Top of Working data

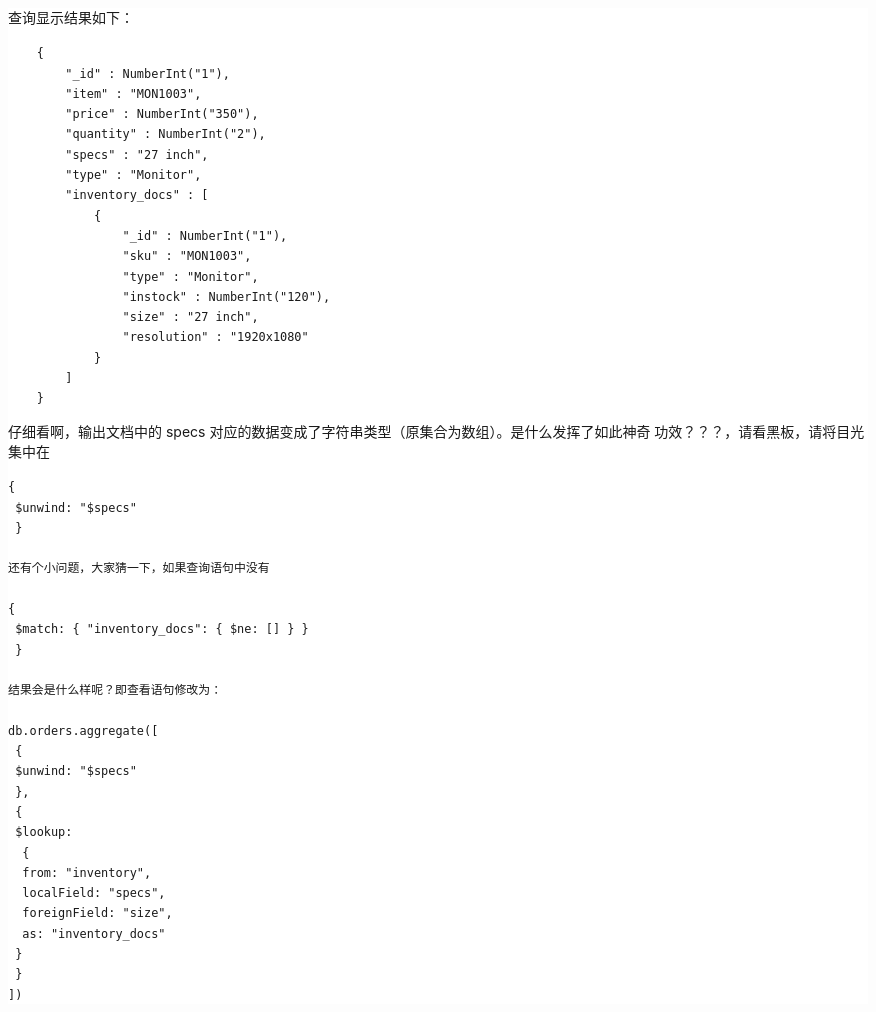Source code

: 查询显示结果如下：

```
    {
        "_id" : NumberInt("1"),
        "item" : "MON1003",
        "price" : NumberInt("350"),
        "quantity" : NumberInt("2"),
        "specs" : "27 inch",
        "type" : "Monitor",
        "inventory_docs" : [
            {
                "_id" : NumberInt("1"),
                "sku" : "MON1003",
                "type" : "Monitor",
                "instock" : NumberInt("120"),
                "size" : "27 inch",
                "resolution" : "1920x1080"
            }
        ]
    }
```

仔细看啊，输出文档中的 specs 对应的数据变成了字符串类型（原集合为数组）。是什么发挥了如此神奇
功效？？？，请看黑板，请将目光集中在

```
{
 $unwind: "$specs"
 }

还有个小问题，大家猜一下，如果查询语句中没有

{
 $match: { "inventory_docs": { $ne: [] } }
 }

结果会是什么样呢？即查看语句修改为：

db.orders.aggregate([
 {
 $unwind: "$specs"
 },
 {
 $lookup:
  {
  from: "inventory",
  localField: "specs",
  foreignField: "size",
  as: "inventory_docs"
 }
 }
])
```
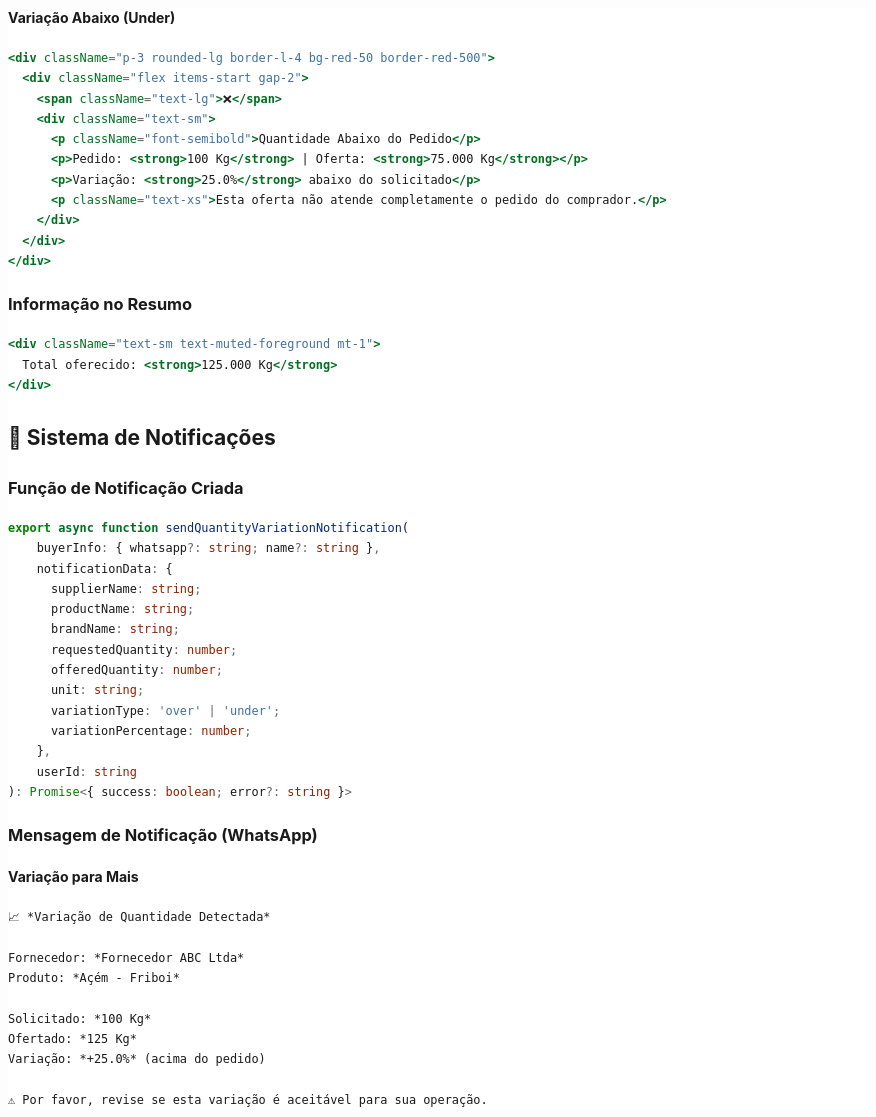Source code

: #### **Variação Abaixo (Under)**
```jsx
<div className="p-3 rounded-lg border-l-4 bg-red-50 border-red-500">
  <div className="flex items-start gap-2">
    <span className="text-lg">❌</span>
    <div className="text-sm">
      <p className="font-semibold">Quantidade Abaixo do Pedido</p>
      <p>Pedido: <strong>100 Kg</strong> | Oferta: <strong>75.000 Kg</strong></p>
      <p>Variação: <strong>25.0%</strong> abaixo do solicitado</p>
      <p className="text-xs">Esta oferta não atende completamente o pedido do comprador.</p>
    </div>
  </div>
</div>
```

### **Informação no Resumo**
```jsx
<div className="text-sm text-muted-foreground mt-1">
  Total oferecido: <strong>125.000 Kg</strong>
</div>
```

## 🔔 Sistema de Notificações

### **Função de Notificação Criada**

```typescript
export async function sendQuantityVariationNotification(
    buyerInfo: { whatsapp?: string; name?: string },
    notificationData: {
      supplierName: string;
      productName: string;
      brandName: string;
      requestedQuantity: number;
      offeredQuantity: number;
      unit: string;
      variationType: 'over' | 'under';
      variationPercentage: number;
    },
    userId: string
): Promise<{ success: boolean; error?: string }>
```

### **Mensagem de Notificação (WhatsApp)**

#### **Variação para Mais**
```
📈 *Variação de Quantidade Detectada*

Fornecedor: *Fornecedor ABC Ltda*
Produto: *Açém - Friboi*

Solicitado: *100 Kg*
Ofertado: *125 Kg*
Variação: *+25.0%* (acima do pedido)

⚠️ Por favor, revise se esta variação é aceitável para sua operação.
```
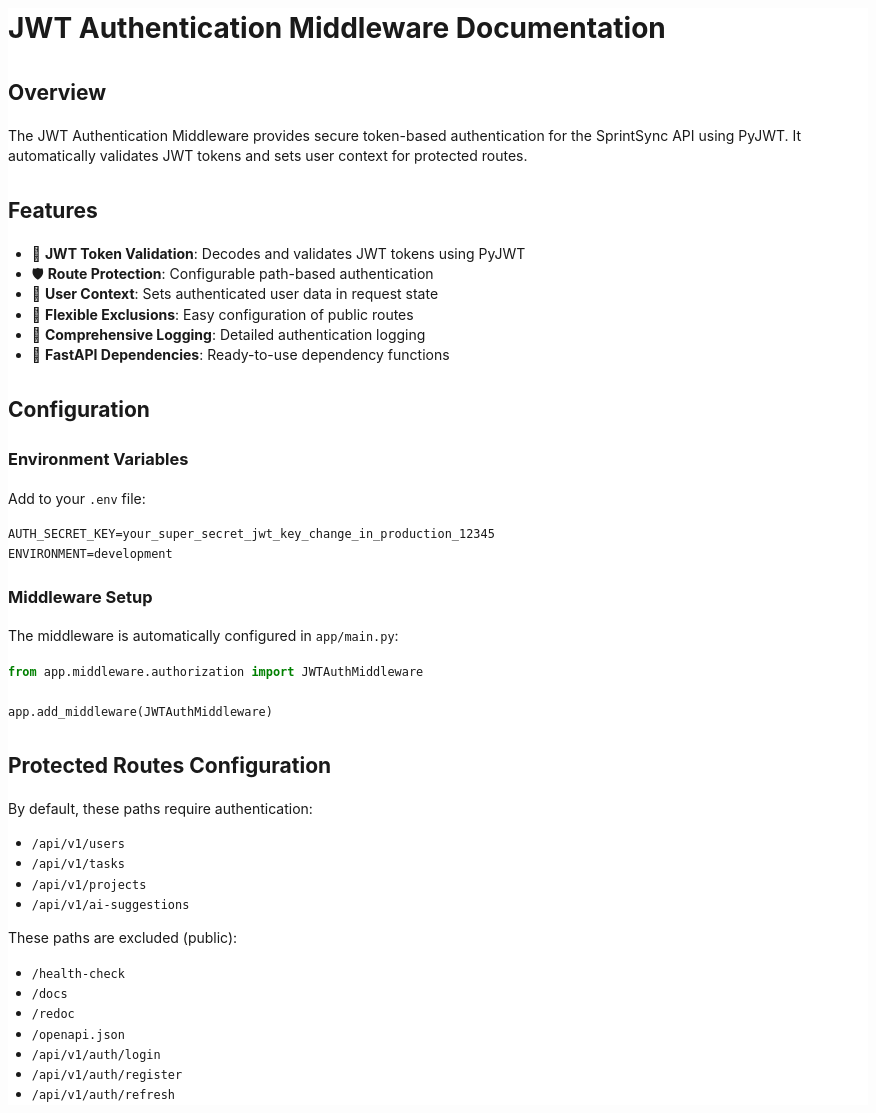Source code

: # JWT Authentication Middleware Documentation

## Overview

The JWT Authentication Middleware provides secure token-based authentication for the SprintSync API using PyJWT. It automatically validates JWT tokens and sets user context for protected routes.

## Features

- 🔐 **JWT Token Validation**: Decodes and validates JWT tokens using PyJWT
- 🛡️ **Route Protection**: Configurable path-based authentication
- 👤 **User Context**: Sets authenticated user data in request state
- 🚫 **Flexible Exclusions**: Easy configuration of public routes
- 📝 **Comprehensive Logging**: Detailed authentication logging
- 🔧 **FastAPI Dependencies**: Ready-to-use dependency functions

## Configuration

### Environment Variables

Add to your `.env` file:

```env
AUTH_SECRET_KEY=your_super_secret_jwt_key_change_in_production_12345
ENVIRONMENT=development
```

### Middleware Setup

The middleware is automatically configured in `app/main.py`:

```python
from app.middleware.authorization import JWTAuthMiddleware

app.add_middleware(JWTAuthMiddleware)
```

## Protected Routes Configuration

By default, these paths require authentication:

- `/api/v1/users`
- `/api/v1/tasks` 
- `/api/v1/projects`
- `/api/v1/ai-suggestions`

These paths are excluded (public):

- `/health-check`
- `/docs`
- `/redoc`
- `/openapi.json`
- `/api/v1/auth/login`
- `/api/v1/auth/register`
- `/api/v1/auth/refresh`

Bottom of Working data

Task requirements:
All of the records above should be reproduced exactly, with the pictures left out.

Exercise result:
Source code

: 查询显示结果如下：

```
    {
        "_id" : NumberInt("1"),
        "item" : "MON1003",
        "price" : NumberInt("350"),
        "quantity" : NumberInt("2"),
        "specs" : "27 inch",
        "type" : "Monitor",
        "inventory_docs" : [
            {
                "_id" : NumberInt("1"),
                "sku" : "MON1003",
                "type" : "Monitor",
                "instock" : NumberInt("120"),
                "size" : "27 inch",
                "resolution" : "1920x1080"
            }
        ]
    }
```

仔细看啊，输出文档中的 specs 对应的数据变成了字符串类型（原集合为数组）。是什么发挥了如此神奇
功效？？？，请看黑板，请将目光集中在

```
{
 $unwind: "$specs"
 }

还有个小问题，大家猜一下，如果查询语句中没有

{
 $match: { "inventory_docs": { $ne: [] } }
 }

结果会是什么样呢？即查看语句修改为：

db.orders.aggregate([
 {
 $unwind: "$specs"
 },
 {
 $lookup:
  {
  from: "inventory",
  localField: "specs",
  foreignField: "size",
  as: "inventory_docs"
 }
 }
])
```
Source code

: #### **Variação Abaixo (Under)**
```jsx
<div className="p-3 rounded-lg border-l-4 bg-red-50 border-red-500">
  <div className="flex items-start gap-2">
    <span className="text-lg">❌</span>
    <div className="text-sm">
      <p className="font-semibold">Quantidade Abaixo do Pedido</p>
      <p>Pedido: <strong>100 Kg</strong> | Oferta: <strong>75.000 Kg</strong></p>
      <p>Variação: <strong>25.0%</strong> abaixo do solicitado</p>
      <p className="text-xs">Esta oferta não atende completamente o pedido do comprador.</p>
    </div>
  </div>
</div>
```

### **Informação no Resumo**
```jsx
<div className="text-sm text-muted-foreground mt-1">
  Total oferecido: <strong>125.000 Kg</strong>
</div>
```

## 🔔 Sistema de Notificações

### **Função de Notificação Criada**

```typescript
export async function sendQuantityVariationNotification(
    buyerInfo: { whatsapp?: string; name?: string },
    notificationData: {
      supplierName: string;
      productName: string;
      brandName: string;
      requestedQuantity: number;
      offeredQuantity: number;
      unit: string;
      variationType: 'over' | 'under';
      variationPercentage: number;
    },
    userId: string
): Promise<{ success: boolean; error?: string }>
```

### **Mensagem de Notificação (WhatsApp)**

#### **Variação para Mais**
```
📈 *Variação de Quantidade Detectada*

Fornecedor: *Fornecedor ABC Ltda*
Produto: *Açém - Friboi*

Solicitado: *100 Kg*
Ofertado: *125 Kg*
Variação: *+25.0%* (acima do pedido)

⚠️ Por favor, revise se esta variação é aceitável para sua operação.
```
Source code

: # JWT Authentication Middleware Documentation

## Overview

The JWT Authentication Middleware provides secure token-based authentication for the SprintSync API using PyJWT. It automatically validates JWT tokens and sets user context for protected routes.

## Features

- 🔐 **JWT Token Validation**: Decodes and validates JWT tokens using PyJWT
- 🛡️ **Route Protection**: Configurable path-based authentication
- 👤 **User Context**: Sets authenticated user data in request state
- 🚫 **Flexible Exclusions**: Easy configuration of public routes
- 📝 **Comprehensive Logging**: Detailed authentication logging
- 🔧 **FastAPI Dependencies**: Ready-to-use dependency functions

## Configuration

### Environment Variables

Add to your `.env` file:

```env
AUTH_SECRET_KEY=your_super_secret_jwt_key_change_in_production_12345
ENVIRONMENT=development
```

### Middleware Setup

The middleware is automatically configured in `app/main.py`:

```python
from app.middleware.authorization import JWTAuthMiddleware

app.add_middleware(JWTAuthMiddleware)
```

## Protected Routes Configuration

By default, these paths require authentication:

- `/api/v1/users`
- `/api/v1/tasks` 
- `/api/v1/projects`
- `/api/v1/ai-suggestions`

These paths are excluded (public):

- `/health-check`
- `/docs`
- `/redoc`
- `/openapi.json`
- `/api/v1/auth/login`
- `/api/v1/auth/register`
- `/api/v1/auth/refresh`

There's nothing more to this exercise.